What I have described is an adaptation of the Lorentz force law to
displacement currents.Thus if this effect is proven the currents caused by
the Lorentz force in this example are nothing more than the effect of
gyroscopic
precession.But the problem becomes the fact that simple spin will not cause
a current since we are dealing with a dielectric material to begin with.
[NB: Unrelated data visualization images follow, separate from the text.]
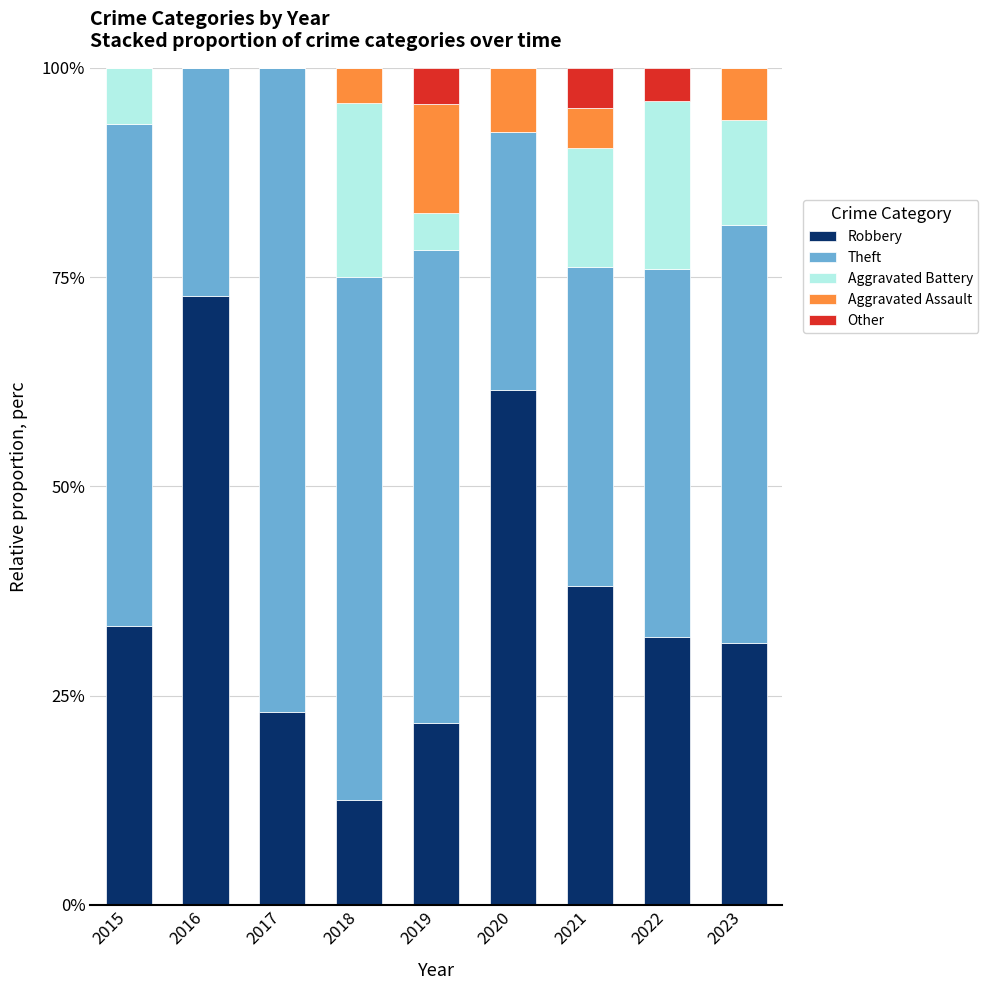

Read the Robbery value at 2020.

61.5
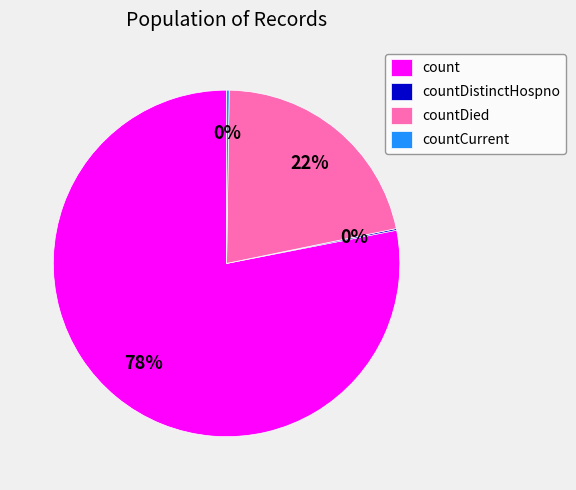

Which category has the biggest portion of the pie?

count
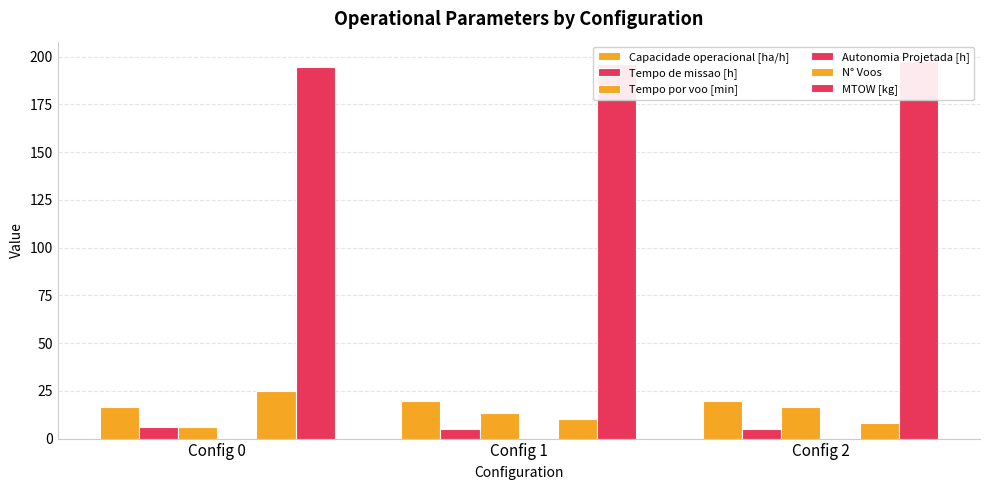

How many bars are there in each group?

6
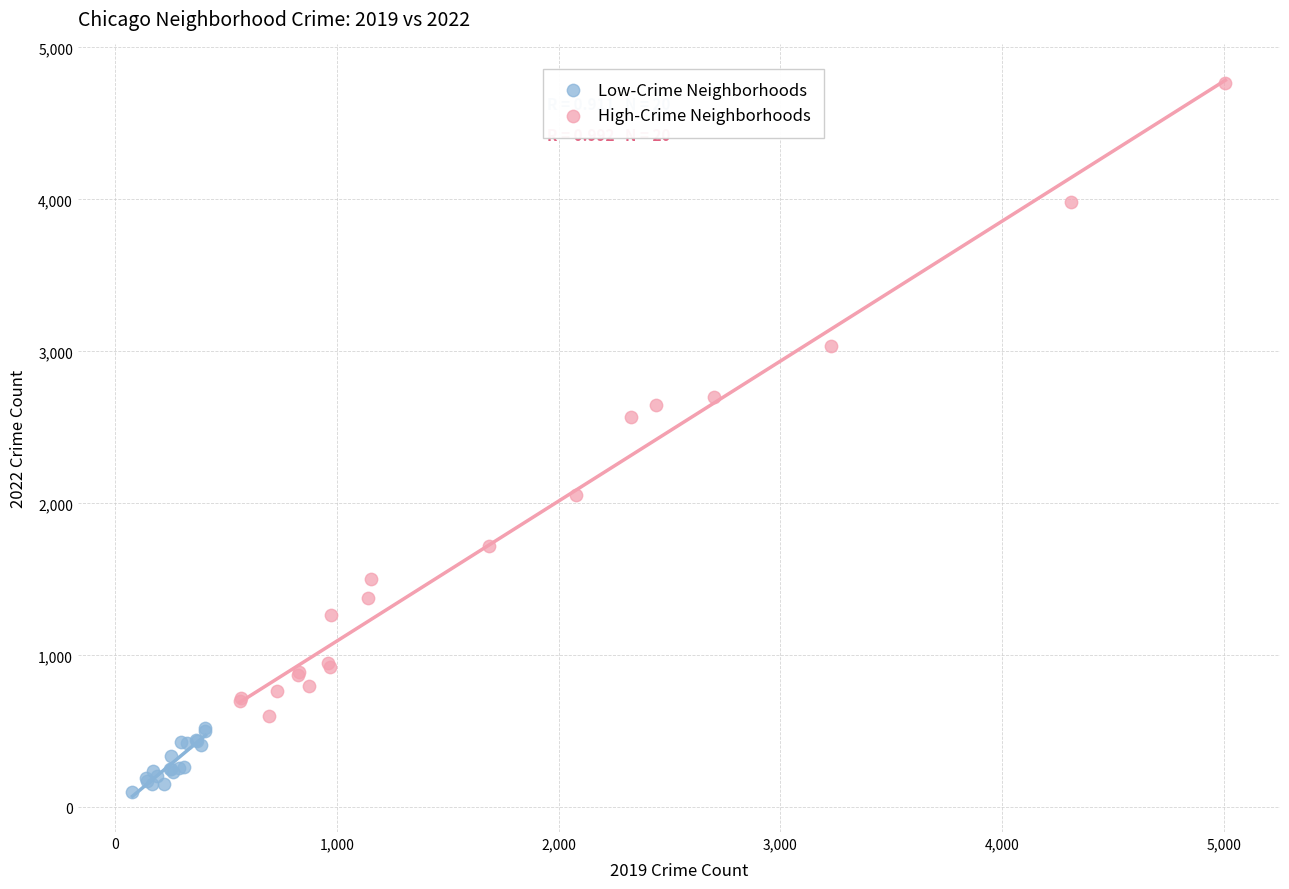

Which series reaches the maximum Y coordinate?

High-Crime Neighborhoods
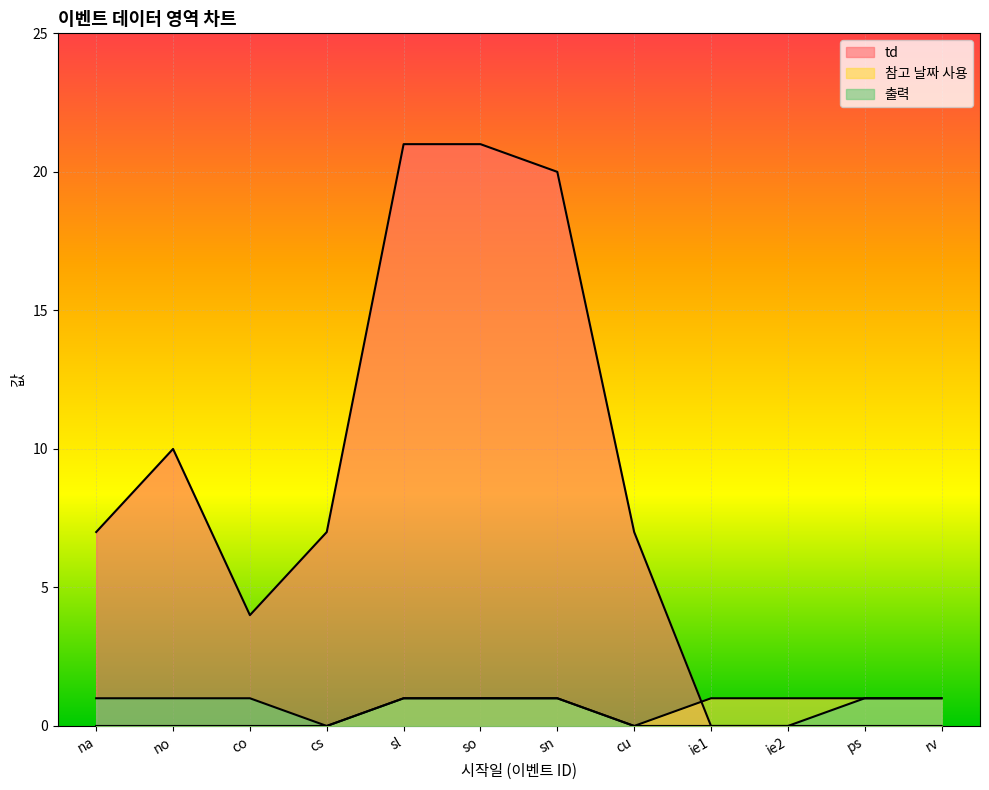

At which category does 출력 reach its first local valley?

cs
However what MIGHT occur is a special case where the dielectric might act in
a diodic fashion to allow current conduction only at this dimensional
direction.
So many other factors are present that this is only a crude analogy to
get one to think about further possible modifications.In the first place the
molecules are not just sitting there experiencing gyroscopic spin
modifications, but are actually undergoing translational movement through
space resulting in random molecular bombardments. However if part of this
linear momentum in converted into rotational momentum as is done in simple
2-d physics demonstrations of rolling cylinders; then the amount of random
collisions per unit time will be reduced because of the reduced amount of
translational movement that consequently occurs per unit time. So what is
the greatest problem of electrolysis? It is EXACTLY these random collisions
that express themselves as unwanted heat that perhaps the cold fusion
scientists are actually hoping to find:when maybe they should be
concentrating on ways to secure the exact opposite effect, to prevent this
heat from occurring in the first place.
Sorry for beating an old horse here as I may have mentioned these ideas
before on the list, but the circumstance leads to promoting them again. The
second gedanken is the fact that the lorentz reactions will always oscillate
when the the electric and magnetic fields are obtained from a single phase
of resonance. In order to obtain the electric field for the cheapest energy
cost it would have to be secured from resonance. The detractors of this idea
will state: How can one possibly secure a diodic electrolysis reaction with
a Lorentz reaction when that reaction is itself in oscillation? Well the
answer seems simple but the means to attain it is not because every
generator ever built to my knowlege has an odd number of phases and not an
even no. because it was considered redundant. This redundancy was never
completely considered in further ramifications in my opinion,and so it didnt
even have to be swept under the rug because of its apparent idiocy. Health
Research used to make a quote:
It is the fool who doesnt know something cant be done that goes ahead and
does it anyway, or something along those lines. If the electric field
changes or alternates exactly in concert with the magnetic, then the lorentz
reaction will not; it will pulse in one direction. If one plans to use
resonance to get these fields it cannot be done with Edisons 3 phase; a 4
phase that has 2 redundant opposite mirror image phases must be used. Like
teslas predicament my entire building for working on this project has been
destroyed and now I must rebuild first at another location before this idea
can be placed into reality for all to see.